Visions of the Daughters of Albion

(Engraved 1793)

  • The Argument
  • I lovèd Theotormon,
  • And I was not ashamèd;
  • I trembled in my virgin fears,
  • And I hid in Leutha’s vale!
  • I pluckèd Leutha’s flower,
  • And I rose up from the vale;
  • But the terrible thunders tore
  • My virgin mantle in twain.


  • Visions

    ENSLAV’D, the Daughters of Albion weep; a trembling lamentation

    Upon their mountains; in their valleys, sighs toward America.
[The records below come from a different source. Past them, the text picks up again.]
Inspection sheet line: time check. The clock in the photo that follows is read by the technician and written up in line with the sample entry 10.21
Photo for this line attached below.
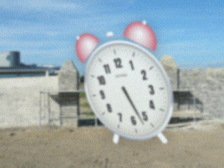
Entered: 5.27
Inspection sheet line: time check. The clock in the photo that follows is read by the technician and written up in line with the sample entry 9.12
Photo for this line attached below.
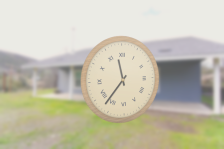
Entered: 11.37
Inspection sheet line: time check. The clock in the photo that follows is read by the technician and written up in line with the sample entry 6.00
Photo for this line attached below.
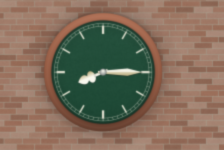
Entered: 8.15
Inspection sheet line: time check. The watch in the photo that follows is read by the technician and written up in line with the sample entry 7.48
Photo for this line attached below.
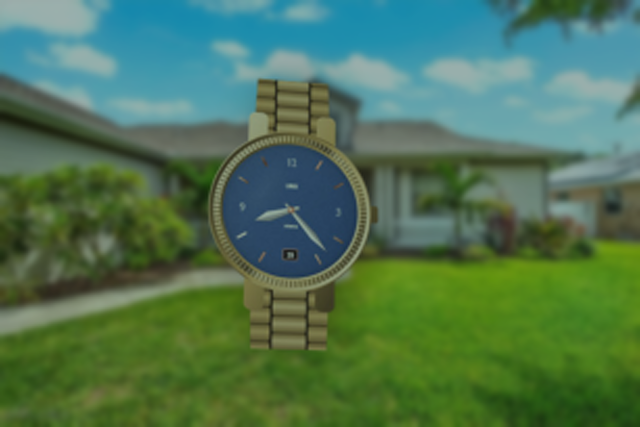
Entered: 8.23
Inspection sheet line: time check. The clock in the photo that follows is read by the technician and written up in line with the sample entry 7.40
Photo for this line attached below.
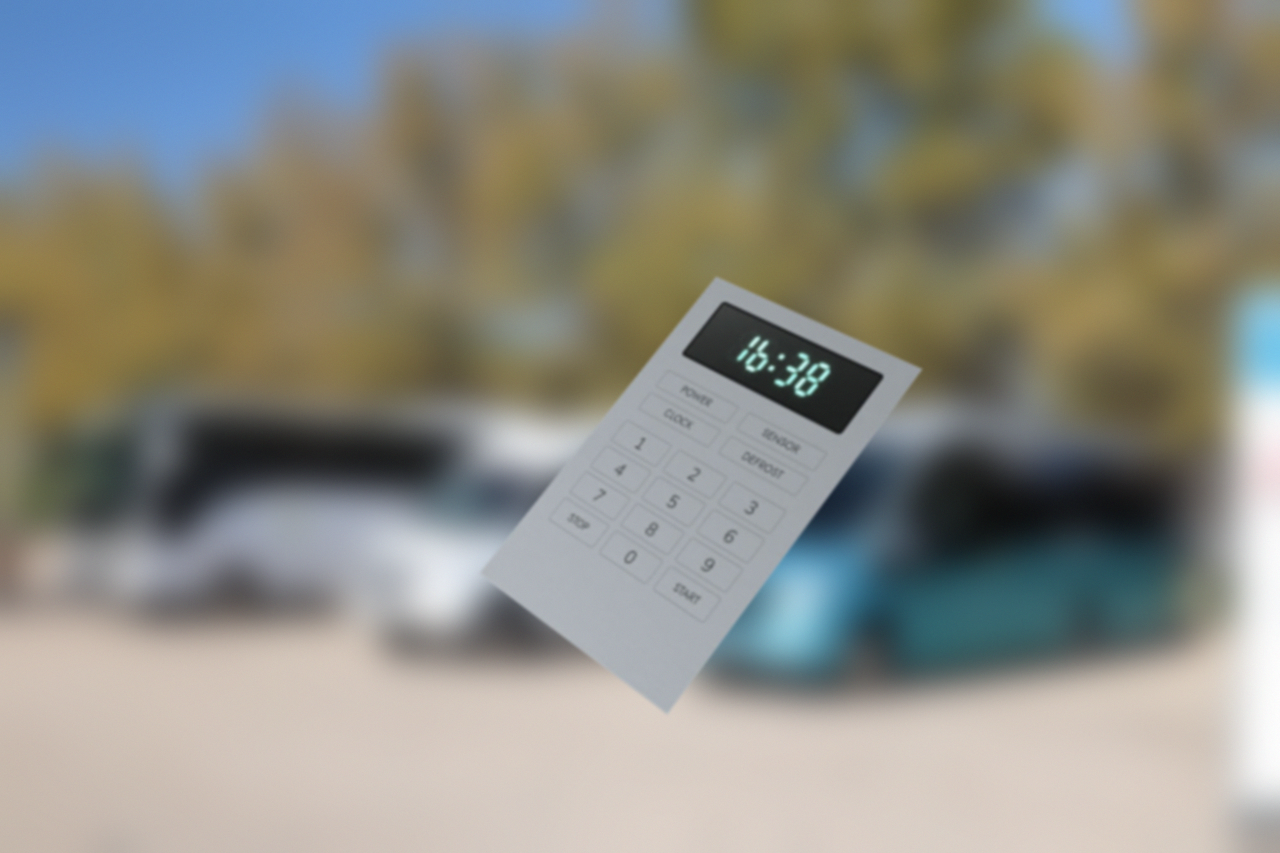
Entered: 16.38
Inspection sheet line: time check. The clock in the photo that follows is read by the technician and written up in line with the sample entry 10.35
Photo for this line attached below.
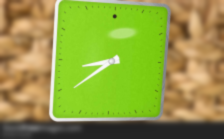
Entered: 8.39
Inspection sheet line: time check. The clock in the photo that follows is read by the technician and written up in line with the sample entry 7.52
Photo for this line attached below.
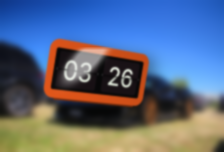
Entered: 3.26
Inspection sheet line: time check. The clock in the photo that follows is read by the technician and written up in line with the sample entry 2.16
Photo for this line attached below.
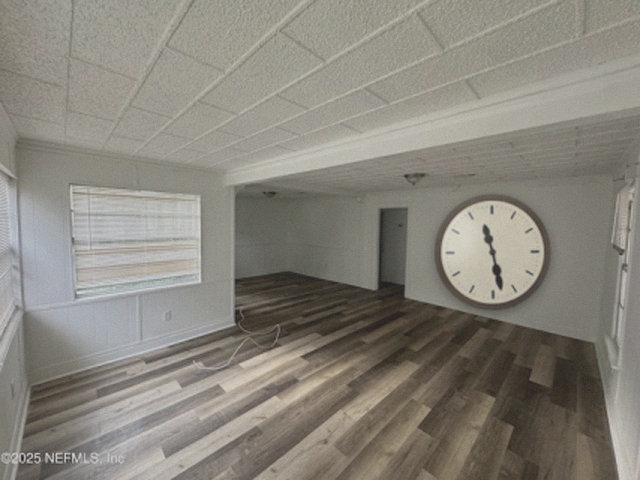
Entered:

    For the soft soul of America, Oothoon, wander’d in woe

    Along the vales of Leutha, seeking flowers to comfort her;

    And thus she spoke to the bright Marigold of Leutha’s vale:—

    ‘Art thou a flower? art thou a nymph? I see thee now a flower,

    Now a nymph! I dare not pluck thee from thy dewy bed!’

    The Golden nymph replied: ‘Pluck thou my flower, Oothoon the mild!

    Another flower shall spring, because the soul of sweet delight

    Can never pass away.’ She ceas’d, and clos’d her golden shrine.

    Then Oothoon pluck’d the flower, saying: ‘I pluck thee from thy bed,

    Sweet flower, and put thee here to glow between my breasts;

    And thus I turn my face to where my whole soul seeks.’

    Over the waves she went in wing’d exulting swift delight,

    And over Theotormon’s reign took her impetuous course.

    Bromion rent her with his thunders; on his stormy bed

    Lay the faint maid, and soon her woes appall’d his thunders hoarse.

    Bromion spoke: ‘Behold this harlot here on Bromion’s bed,

    And let the jealous dolphins sport around the lovely maid!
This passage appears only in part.